▸ PROVIDED RECORDS
※

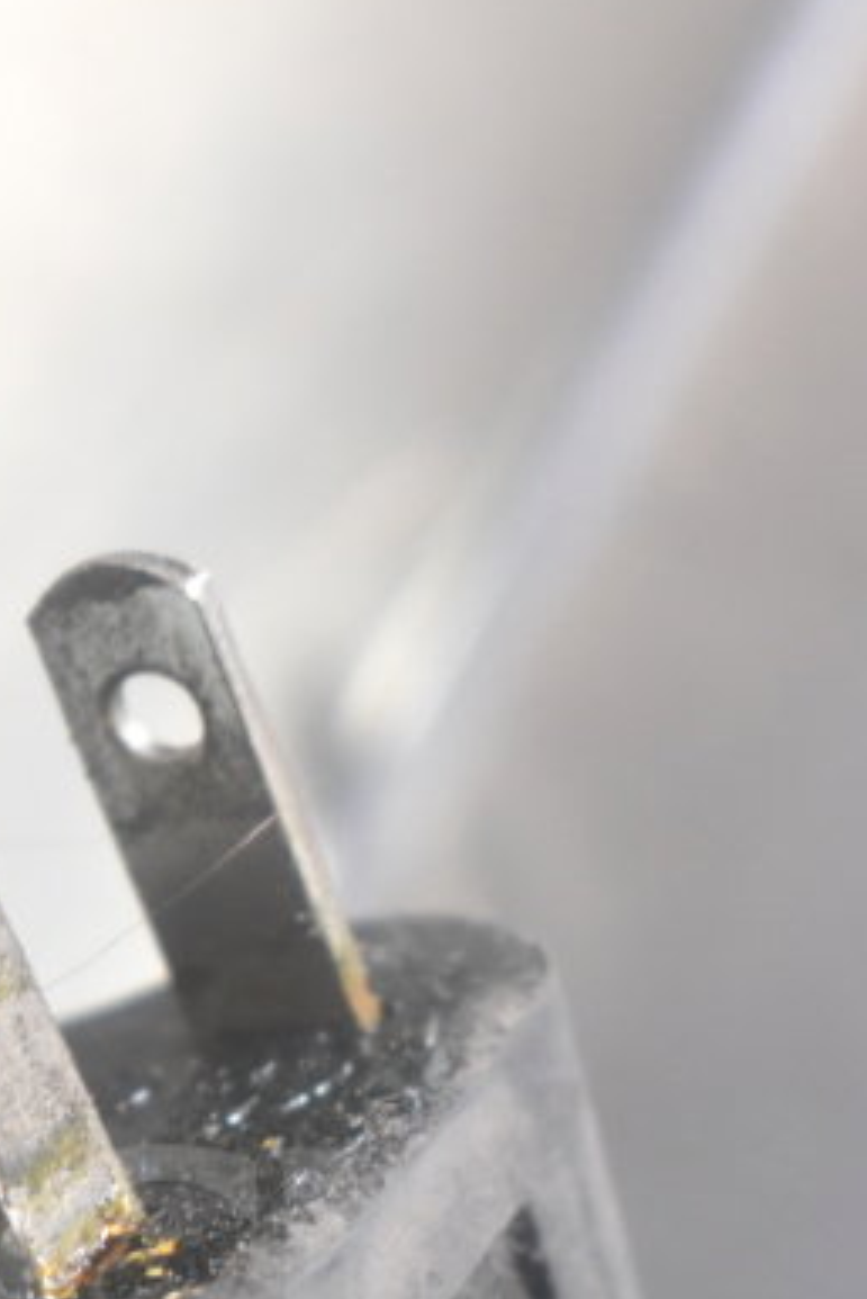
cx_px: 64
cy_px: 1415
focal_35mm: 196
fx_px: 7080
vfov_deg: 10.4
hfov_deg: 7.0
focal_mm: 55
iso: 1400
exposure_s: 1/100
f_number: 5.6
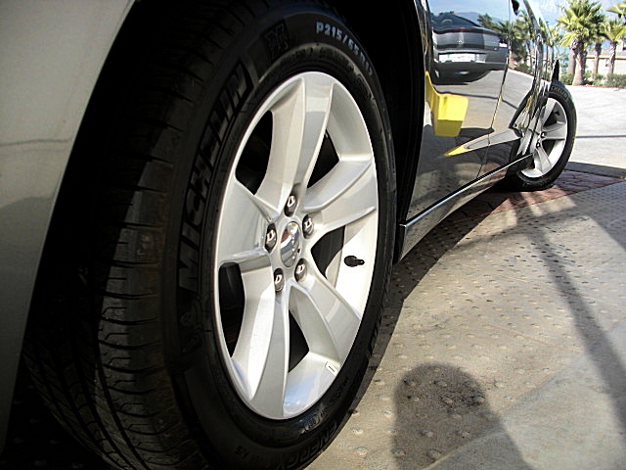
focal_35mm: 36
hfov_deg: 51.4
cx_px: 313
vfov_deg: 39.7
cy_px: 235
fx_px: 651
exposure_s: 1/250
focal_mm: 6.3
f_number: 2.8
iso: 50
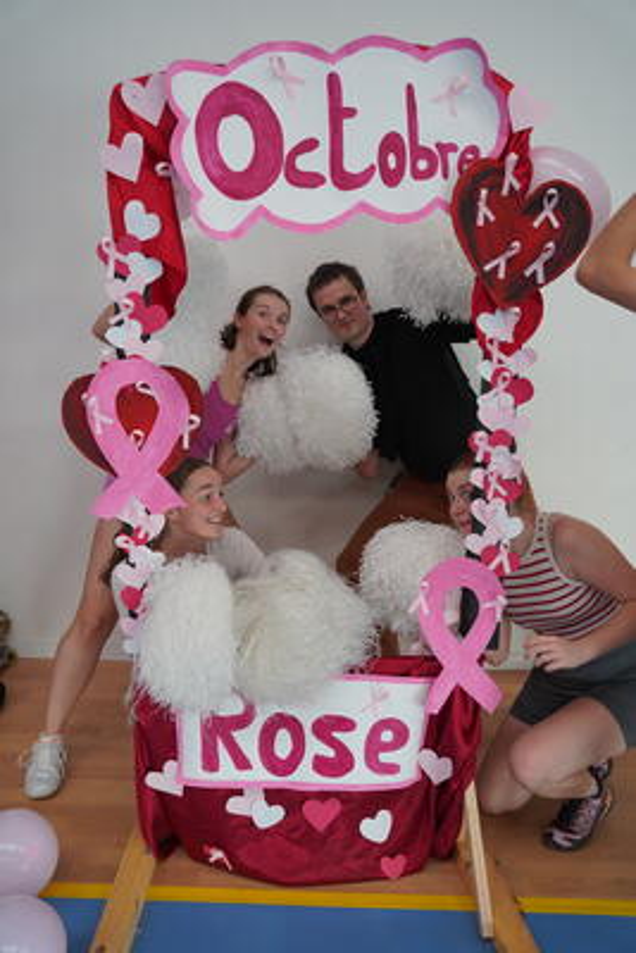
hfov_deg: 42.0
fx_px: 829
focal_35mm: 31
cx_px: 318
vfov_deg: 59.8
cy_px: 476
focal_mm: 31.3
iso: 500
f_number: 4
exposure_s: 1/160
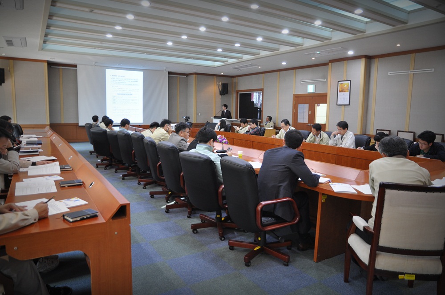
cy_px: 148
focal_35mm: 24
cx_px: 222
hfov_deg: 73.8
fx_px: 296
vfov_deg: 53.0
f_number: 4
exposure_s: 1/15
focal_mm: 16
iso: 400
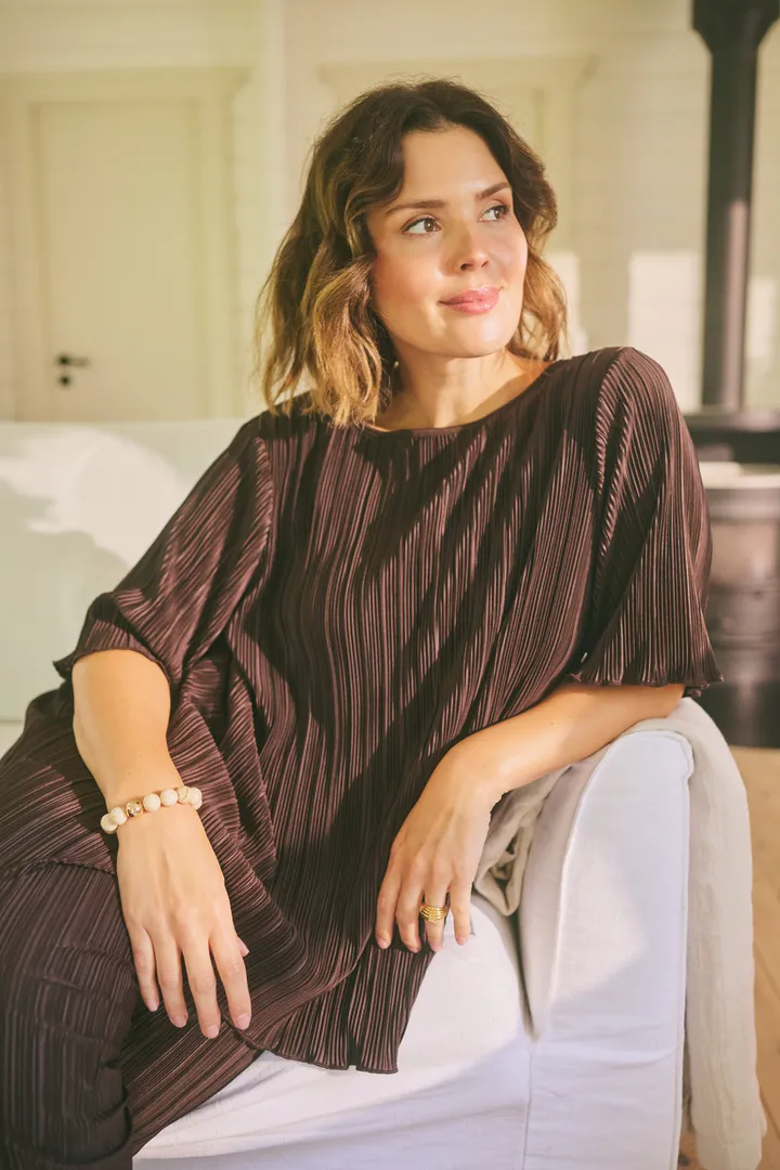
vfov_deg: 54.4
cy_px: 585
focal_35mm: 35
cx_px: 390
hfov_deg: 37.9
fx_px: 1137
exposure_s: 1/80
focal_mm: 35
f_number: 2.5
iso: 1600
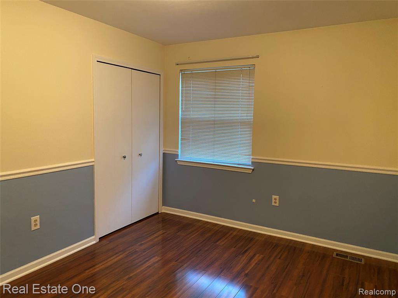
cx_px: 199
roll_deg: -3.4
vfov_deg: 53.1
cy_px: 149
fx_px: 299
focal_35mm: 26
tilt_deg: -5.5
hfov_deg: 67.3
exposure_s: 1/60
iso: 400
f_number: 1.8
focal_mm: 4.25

※

▸ WHAT YOU WILL DO
Starting with the line that holds "exposure_s: 1/15", return each line exactly through the final line of the entries above; pictures are not part of the output.

▸ SOLUTION TO THE PROBLEM
exposure_s: 1/15
focal_mm: 16
iso: 400
vfov_deg: 54.4
cy_px: 585
focal_35mm: 35
cx_px: 390
hfov_deg: 37.9
fx_px: 1137
exposure_s: 1/80
focal_mm: 35
f_number: 2.5
iso: 1600
cx_px: 199
roll_deg: -3.4
vfov_deg: 53.1
cy_px: 149
fx_px: 299
focal_35mm: 26
tilt_deg: -5.5
hfov_deg: 67.3
exposure_s: 1/60
iso: 400
f_number: 1.8
focal_mm: 4.25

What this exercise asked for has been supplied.